Idan Wallace, CEO of Delek, said: “Delek has invested a large amount of capital in Ithaca Energy since we acquired it in 2017, delivering significant value for our shareholders.
“A London listing is the natural next step, allowing Ithaca Energy to flourish as an independent company with its own capital allocation policy and the potential to generate substantial value for all its shareholders.
“I am proud of the work the Ithaca Energy team has done and Delek looks forward to supporting Ithaca Energy as a long-term shareholder.”
Emissions and energy security
Ithaca’s ambition is to have one of the lest emitting portfolios in the UK North Sea, and it has set a goal of reducing its combined Scope 1 and Scope 2 CO2 emissions from operated assets by 25%, based on 2019 levels, by 2025.
That is well ahead of the ambition laid out in the landmark North Sea Transition Deal (NSTD).
In the long term, Ithaca is also committed to achieving net zero by 2040 on a net equity basis, 10 years ahead of NSTD commitments.
The group has also emphasised the role it plays in UK energy security, a major priority for Westminster following Russia’s attack on Ukraine.
Ithaca said it “intends to utilise its significant reserves and operational capabilities” to shore up domestic energy supply from the UKCS.
That includes the development of the controversial Cambo scheme, one of the largest pre-FID projects in the UKCS.
It is one of five oil and gas projects highlighted for accelerated progress in the UK Government’s recently announced Growth Plan 2022.
‘Buying, building, boosting’
Gilad Myerson, executive chairman of Ithaca Energy, said: “I am incredibly proud of the transformation Ithaca Energy has undergone over the past three years to become one of the UK’s leading independent oil and gas companies. Following the Siccar Point acquisition, Ithaca Energy now has material scale and portfolio longevity, with significant growth opportunities.

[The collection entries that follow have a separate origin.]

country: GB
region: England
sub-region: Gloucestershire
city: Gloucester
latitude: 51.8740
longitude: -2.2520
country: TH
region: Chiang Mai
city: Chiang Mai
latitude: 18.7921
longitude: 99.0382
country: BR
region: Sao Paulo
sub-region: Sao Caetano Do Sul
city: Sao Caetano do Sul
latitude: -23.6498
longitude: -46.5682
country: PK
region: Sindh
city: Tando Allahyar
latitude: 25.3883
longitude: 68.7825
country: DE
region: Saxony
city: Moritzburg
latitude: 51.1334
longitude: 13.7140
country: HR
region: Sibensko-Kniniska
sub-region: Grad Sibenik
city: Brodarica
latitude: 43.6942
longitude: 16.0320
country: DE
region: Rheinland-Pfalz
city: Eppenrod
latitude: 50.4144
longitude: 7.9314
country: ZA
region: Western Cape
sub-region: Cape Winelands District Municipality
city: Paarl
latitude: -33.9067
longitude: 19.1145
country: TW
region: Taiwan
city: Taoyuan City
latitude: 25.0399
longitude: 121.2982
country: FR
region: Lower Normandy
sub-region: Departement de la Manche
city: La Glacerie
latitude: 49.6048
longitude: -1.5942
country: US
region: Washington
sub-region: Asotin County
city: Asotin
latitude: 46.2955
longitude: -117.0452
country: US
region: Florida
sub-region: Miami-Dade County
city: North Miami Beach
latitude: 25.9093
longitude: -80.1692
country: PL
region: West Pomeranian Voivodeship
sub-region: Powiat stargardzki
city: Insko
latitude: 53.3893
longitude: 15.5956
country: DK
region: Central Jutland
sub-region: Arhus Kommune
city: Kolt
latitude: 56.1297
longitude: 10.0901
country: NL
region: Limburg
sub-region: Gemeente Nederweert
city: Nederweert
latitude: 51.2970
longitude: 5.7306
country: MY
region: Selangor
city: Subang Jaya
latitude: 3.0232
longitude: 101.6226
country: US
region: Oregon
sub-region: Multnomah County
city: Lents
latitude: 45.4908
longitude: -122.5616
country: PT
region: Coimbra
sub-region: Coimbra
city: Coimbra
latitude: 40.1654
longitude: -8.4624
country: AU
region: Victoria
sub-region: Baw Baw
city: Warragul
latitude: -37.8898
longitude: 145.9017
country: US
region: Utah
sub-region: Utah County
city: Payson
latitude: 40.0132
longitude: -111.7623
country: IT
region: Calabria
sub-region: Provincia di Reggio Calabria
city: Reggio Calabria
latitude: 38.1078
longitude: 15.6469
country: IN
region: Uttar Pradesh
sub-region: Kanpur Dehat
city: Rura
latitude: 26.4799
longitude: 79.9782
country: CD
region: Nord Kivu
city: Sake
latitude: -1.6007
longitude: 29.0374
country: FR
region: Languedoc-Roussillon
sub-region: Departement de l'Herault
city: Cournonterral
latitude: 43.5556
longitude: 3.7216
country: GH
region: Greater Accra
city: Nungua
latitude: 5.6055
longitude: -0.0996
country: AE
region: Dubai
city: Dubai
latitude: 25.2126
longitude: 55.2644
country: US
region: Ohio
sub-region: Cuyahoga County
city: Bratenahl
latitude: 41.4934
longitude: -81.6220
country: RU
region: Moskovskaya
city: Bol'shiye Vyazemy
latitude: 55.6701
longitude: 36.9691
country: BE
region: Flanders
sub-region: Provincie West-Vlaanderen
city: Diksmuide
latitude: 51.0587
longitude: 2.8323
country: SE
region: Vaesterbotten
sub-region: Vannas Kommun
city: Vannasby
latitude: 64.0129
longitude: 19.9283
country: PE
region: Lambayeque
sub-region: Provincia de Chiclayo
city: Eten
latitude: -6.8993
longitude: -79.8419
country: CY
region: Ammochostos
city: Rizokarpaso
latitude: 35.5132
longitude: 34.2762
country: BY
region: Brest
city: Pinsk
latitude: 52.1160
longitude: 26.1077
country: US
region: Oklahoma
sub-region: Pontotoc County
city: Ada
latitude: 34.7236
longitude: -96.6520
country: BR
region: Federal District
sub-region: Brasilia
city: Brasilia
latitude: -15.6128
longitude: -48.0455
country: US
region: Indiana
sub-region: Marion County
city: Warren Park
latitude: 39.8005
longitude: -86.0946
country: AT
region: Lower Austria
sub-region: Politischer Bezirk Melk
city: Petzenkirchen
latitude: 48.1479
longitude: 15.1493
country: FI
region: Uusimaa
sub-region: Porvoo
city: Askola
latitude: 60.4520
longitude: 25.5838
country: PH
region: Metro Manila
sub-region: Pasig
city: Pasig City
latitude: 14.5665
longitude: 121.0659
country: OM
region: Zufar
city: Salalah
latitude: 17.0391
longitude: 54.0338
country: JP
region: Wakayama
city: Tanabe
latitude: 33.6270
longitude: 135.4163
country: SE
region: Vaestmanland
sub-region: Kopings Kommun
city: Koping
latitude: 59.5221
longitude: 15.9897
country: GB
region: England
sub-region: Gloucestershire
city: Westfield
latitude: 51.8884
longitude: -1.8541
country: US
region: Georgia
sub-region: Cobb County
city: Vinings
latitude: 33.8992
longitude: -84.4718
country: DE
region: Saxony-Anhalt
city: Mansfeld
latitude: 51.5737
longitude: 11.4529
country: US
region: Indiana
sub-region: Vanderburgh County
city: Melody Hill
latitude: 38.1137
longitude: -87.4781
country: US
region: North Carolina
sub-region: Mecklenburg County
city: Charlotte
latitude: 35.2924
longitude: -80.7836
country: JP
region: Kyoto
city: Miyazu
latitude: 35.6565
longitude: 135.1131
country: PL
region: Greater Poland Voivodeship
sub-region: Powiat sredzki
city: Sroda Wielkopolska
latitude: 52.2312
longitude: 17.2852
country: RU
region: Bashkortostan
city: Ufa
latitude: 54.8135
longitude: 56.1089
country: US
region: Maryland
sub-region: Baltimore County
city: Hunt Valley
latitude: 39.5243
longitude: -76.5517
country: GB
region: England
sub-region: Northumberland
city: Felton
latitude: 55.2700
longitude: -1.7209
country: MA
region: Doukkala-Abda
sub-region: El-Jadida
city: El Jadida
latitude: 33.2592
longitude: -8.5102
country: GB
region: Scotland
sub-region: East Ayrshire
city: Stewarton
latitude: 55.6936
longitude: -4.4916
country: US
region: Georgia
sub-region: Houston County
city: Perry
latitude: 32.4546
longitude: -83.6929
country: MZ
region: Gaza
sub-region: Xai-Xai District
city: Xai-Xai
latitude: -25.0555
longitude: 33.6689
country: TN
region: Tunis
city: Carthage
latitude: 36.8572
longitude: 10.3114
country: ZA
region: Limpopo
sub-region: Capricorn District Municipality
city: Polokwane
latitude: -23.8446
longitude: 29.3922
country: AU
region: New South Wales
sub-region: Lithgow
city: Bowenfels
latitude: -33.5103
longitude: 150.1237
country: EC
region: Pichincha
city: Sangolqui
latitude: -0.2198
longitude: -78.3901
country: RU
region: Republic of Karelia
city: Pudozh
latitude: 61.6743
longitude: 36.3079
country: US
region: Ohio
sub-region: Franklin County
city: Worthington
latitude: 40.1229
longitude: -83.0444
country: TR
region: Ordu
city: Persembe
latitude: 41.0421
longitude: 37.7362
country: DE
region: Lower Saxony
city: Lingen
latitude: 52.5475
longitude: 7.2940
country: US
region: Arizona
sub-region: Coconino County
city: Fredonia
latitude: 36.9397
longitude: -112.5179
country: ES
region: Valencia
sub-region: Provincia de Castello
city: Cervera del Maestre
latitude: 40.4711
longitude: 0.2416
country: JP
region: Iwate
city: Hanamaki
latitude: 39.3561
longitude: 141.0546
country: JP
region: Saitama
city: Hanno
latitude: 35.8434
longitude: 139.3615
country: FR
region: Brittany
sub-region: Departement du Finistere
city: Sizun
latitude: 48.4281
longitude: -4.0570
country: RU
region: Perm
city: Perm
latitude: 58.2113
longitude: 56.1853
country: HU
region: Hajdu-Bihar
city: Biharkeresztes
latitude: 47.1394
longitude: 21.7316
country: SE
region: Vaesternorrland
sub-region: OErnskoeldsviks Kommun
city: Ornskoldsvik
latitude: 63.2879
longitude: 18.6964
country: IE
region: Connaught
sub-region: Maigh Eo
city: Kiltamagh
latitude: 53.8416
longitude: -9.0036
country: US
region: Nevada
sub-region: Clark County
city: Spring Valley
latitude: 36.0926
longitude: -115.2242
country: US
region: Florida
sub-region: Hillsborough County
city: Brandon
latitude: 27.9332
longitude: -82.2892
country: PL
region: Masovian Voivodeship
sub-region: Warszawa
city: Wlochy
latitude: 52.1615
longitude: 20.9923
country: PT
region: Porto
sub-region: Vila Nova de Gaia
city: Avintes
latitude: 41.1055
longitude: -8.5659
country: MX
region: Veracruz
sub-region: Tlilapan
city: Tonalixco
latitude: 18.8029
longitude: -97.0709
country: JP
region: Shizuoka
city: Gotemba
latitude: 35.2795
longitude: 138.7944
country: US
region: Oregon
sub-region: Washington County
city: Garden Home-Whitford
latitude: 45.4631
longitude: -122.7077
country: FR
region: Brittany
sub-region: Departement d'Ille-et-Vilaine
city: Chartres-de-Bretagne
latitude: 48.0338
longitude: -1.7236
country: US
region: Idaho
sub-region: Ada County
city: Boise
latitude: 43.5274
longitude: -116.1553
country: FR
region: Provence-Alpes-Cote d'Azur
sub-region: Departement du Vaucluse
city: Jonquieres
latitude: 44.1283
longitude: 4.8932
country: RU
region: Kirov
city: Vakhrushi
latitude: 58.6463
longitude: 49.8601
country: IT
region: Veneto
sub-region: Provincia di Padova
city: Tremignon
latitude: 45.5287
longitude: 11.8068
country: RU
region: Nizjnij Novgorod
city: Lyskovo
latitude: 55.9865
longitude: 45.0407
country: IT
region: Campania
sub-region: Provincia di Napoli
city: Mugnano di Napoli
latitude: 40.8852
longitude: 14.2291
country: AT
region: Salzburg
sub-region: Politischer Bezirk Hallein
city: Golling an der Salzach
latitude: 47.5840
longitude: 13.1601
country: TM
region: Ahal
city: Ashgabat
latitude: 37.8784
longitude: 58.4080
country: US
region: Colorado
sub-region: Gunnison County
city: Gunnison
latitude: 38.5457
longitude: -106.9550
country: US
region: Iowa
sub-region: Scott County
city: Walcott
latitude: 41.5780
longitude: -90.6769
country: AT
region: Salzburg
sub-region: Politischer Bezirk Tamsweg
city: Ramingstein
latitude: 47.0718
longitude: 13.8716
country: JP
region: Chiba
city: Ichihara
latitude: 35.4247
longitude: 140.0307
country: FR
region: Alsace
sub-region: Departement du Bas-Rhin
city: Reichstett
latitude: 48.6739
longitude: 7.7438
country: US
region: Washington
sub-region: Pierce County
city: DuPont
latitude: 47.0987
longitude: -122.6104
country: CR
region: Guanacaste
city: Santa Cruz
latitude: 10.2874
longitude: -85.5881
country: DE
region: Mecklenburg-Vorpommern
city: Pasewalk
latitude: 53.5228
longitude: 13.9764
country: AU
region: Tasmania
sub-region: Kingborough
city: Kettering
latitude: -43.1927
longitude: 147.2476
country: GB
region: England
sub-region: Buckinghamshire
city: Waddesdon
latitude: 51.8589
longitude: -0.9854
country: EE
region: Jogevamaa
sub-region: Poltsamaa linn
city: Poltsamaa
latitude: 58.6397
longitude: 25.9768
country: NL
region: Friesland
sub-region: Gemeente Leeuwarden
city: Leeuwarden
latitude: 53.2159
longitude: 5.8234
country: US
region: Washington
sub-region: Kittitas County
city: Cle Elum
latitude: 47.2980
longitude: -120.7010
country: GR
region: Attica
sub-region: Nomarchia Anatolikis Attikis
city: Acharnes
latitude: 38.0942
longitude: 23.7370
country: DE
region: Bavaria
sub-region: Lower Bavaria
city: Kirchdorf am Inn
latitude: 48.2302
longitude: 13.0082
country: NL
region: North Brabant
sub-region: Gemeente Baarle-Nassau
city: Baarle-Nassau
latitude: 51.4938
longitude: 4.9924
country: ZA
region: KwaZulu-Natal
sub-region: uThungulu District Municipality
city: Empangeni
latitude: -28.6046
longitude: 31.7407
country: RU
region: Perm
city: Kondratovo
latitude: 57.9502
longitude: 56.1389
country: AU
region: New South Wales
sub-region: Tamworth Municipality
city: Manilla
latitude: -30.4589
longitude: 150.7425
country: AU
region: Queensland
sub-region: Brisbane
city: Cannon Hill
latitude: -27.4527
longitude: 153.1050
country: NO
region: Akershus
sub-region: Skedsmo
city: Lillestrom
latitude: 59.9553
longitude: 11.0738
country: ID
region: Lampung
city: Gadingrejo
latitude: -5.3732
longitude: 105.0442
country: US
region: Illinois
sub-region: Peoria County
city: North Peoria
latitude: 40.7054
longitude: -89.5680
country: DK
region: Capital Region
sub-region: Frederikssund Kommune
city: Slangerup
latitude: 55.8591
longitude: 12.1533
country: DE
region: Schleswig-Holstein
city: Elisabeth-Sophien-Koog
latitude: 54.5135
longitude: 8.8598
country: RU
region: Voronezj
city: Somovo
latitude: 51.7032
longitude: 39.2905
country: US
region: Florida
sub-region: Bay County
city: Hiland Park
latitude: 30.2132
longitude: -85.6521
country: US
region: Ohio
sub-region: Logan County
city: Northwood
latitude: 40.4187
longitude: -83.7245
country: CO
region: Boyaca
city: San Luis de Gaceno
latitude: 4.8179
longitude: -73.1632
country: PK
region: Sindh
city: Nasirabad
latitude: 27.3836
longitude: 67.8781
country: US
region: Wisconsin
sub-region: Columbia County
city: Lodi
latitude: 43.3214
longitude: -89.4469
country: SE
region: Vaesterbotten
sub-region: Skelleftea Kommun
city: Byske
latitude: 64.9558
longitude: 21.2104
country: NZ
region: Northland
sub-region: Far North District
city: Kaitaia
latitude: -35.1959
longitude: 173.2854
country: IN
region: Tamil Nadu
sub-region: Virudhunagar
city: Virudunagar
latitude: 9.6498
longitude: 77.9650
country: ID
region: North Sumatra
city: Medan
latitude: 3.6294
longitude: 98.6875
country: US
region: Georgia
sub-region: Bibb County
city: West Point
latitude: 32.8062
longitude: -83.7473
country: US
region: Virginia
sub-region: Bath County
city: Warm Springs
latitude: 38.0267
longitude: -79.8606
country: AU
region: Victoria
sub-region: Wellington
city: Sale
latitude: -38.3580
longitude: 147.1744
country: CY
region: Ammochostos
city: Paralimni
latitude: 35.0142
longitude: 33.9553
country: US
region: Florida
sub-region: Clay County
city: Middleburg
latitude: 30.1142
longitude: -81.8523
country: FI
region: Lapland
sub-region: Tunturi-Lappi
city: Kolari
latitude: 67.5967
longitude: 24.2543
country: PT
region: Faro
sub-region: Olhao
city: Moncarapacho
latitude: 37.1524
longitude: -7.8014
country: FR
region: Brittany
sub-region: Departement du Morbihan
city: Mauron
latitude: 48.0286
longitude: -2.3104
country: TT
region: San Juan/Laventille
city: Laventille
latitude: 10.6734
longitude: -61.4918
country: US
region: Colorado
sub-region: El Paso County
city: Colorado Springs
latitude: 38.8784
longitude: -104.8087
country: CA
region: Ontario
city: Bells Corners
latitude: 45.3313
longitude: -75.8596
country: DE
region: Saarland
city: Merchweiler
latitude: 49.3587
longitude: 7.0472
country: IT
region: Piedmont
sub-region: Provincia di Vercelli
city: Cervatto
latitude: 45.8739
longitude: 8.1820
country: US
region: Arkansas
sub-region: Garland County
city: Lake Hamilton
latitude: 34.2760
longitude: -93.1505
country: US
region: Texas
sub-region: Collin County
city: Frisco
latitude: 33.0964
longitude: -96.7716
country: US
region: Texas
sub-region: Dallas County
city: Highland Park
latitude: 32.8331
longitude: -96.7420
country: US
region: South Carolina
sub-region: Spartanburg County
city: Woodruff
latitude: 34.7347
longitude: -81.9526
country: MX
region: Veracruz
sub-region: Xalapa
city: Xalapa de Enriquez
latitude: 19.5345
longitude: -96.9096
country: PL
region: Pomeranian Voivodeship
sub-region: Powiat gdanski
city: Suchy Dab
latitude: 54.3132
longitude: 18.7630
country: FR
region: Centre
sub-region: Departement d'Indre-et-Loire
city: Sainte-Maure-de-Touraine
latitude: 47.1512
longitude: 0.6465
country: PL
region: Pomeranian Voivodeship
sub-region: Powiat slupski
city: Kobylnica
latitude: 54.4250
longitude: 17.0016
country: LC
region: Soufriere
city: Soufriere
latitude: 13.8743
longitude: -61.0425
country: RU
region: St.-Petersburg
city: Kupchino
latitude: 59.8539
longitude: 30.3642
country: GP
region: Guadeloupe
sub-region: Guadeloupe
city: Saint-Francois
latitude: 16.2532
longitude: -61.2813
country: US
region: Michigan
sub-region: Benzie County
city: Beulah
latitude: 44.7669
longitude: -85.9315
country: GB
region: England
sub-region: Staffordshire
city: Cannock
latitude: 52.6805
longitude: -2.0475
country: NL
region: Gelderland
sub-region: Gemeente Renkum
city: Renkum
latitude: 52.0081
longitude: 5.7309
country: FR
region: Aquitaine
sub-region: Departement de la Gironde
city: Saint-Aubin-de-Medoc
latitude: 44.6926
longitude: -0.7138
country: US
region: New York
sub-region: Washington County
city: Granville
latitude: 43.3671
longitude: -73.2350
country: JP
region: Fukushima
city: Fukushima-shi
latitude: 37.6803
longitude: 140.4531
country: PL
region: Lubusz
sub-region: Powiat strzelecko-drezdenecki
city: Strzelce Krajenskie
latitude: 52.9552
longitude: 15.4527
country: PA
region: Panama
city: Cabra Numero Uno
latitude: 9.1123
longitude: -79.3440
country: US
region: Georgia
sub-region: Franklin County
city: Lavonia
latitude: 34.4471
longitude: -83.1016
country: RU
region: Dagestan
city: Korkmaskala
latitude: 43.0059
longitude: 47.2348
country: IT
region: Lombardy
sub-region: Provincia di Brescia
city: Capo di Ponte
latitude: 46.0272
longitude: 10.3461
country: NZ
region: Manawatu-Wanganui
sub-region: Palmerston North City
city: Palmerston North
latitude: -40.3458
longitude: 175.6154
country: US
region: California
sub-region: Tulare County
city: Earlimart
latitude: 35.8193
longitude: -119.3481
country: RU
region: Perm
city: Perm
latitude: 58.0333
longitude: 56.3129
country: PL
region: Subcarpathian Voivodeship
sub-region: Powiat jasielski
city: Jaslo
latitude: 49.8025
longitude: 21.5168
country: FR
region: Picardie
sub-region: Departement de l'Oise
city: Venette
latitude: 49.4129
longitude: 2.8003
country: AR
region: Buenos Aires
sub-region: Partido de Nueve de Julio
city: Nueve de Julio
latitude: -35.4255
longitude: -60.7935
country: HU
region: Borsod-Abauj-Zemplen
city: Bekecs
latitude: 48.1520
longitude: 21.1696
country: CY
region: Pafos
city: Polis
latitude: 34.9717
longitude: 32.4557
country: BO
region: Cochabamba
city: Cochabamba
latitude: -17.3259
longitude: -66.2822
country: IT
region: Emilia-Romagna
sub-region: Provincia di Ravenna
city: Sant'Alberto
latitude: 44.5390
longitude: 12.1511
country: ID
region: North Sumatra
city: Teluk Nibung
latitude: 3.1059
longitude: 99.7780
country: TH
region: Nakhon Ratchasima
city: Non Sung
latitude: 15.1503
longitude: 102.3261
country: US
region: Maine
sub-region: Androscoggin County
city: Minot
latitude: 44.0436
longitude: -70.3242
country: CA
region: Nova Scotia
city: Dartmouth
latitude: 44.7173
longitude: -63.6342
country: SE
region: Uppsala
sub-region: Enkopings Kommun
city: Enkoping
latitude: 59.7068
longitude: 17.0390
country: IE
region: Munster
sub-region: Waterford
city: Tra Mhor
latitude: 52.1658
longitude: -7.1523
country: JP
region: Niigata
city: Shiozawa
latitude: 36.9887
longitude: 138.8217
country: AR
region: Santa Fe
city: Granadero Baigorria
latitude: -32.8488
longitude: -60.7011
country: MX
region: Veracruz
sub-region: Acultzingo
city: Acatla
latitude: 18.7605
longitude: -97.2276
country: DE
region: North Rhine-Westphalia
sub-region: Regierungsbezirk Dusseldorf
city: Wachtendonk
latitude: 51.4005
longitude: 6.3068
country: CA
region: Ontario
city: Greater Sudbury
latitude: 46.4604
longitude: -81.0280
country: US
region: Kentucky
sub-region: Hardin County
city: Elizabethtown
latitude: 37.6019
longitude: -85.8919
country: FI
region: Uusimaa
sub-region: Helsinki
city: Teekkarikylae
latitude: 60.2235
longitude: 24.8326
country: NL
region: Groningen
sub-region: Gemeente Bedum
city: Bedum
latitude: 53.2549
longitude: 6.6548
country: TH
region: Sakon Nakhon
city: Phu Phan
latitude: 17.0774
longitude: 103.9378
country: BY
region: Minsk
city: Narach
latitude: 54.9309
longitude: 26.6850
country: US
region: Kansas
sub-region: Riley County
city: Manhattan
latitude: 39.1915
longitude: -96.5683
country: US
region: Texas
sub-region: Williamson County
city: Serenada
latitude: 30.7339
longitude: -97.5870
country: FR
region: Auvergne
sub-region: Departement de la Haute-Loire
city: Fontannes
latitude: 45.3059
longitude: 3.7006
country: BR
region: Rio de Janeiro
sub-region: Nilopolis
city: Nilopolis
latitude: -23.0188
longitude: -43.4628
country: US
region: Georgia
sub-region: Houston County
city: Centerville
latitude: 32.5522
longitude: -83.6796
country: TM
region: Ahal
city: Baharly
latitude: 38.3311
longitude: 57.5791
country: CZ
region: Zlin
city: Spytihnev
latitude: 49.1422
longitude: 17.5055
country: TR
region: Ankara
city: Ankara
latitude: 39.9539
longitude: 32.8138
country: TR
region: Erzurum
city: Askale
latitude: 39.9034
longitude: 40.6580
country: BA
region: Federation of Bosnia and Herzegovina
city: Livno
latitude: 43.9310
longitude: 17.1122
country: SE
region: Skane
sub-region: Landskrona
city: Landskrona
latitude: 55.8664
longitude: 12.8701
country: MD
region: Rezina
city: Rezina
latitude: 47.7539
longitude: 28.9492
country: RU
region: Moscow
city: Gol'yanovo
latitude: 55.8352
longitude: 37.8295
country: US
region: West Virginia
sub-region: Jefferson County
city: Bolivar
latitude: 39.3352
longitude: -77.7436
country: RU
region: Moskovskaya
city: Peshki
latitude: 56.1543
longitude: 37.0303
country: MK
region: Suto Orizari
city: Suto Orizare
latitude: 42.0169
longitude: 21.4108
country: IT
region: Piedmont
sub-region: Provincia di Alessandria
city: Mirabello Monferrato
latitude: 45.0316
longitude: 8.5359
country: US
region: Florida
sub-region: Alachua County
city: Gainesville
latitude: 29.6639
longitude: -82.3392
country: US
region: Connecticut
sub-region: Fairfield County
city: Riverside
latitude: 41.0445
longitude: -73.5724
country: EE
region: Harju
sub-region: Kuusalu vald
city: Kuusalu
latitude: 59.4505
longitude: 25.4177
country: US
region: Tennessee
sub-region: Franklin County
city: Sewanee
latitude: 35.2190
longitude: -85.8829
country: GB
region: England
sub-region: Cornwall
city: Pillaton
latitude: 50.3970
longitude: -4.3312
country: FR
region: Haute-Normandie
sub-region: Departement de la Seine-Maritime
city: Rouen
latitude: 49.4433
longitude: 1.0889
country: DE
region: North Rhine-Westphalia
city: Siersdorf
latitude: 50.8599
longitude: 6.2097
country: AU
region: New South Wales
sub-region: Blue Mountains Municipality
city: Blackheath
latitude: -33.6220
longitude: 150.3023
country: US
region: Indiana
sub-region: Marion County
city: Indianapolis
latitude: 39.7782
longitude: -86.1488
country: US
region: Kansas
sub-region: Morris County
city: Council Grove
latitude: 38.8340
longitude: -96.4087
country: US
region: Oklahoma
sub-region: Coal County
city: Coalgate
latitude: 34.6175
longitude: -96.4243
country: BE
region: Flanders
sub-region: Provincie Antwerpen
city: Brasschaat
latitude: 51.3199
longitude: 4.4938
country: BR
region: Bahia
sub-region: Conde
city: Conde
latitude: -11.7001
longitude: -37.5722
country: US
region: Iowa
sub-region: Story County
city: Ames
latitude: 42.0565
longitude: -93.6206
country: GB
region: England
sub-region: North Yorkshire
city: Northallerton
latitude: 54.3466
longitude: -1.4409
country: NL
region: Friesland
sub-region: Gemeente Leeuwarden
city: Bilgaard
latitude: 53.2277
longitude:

“Our strategy is simple – by buying, building and boosting assets we aim to increase value while generating attractive and sustainable returns to shareholders. Our track record of value creation is exceptionally strong and we have a deeply experienced team in place who will continue to deliver.
“Our strategy is aligned with the UK Government’s Energy Security Strategy and we are proud to be investing in the UK at a time when domestic energy security could not be more important.
“I am very excited for what lies ahead and to welcome new shareholders on board as we continue our journey in the public markets.”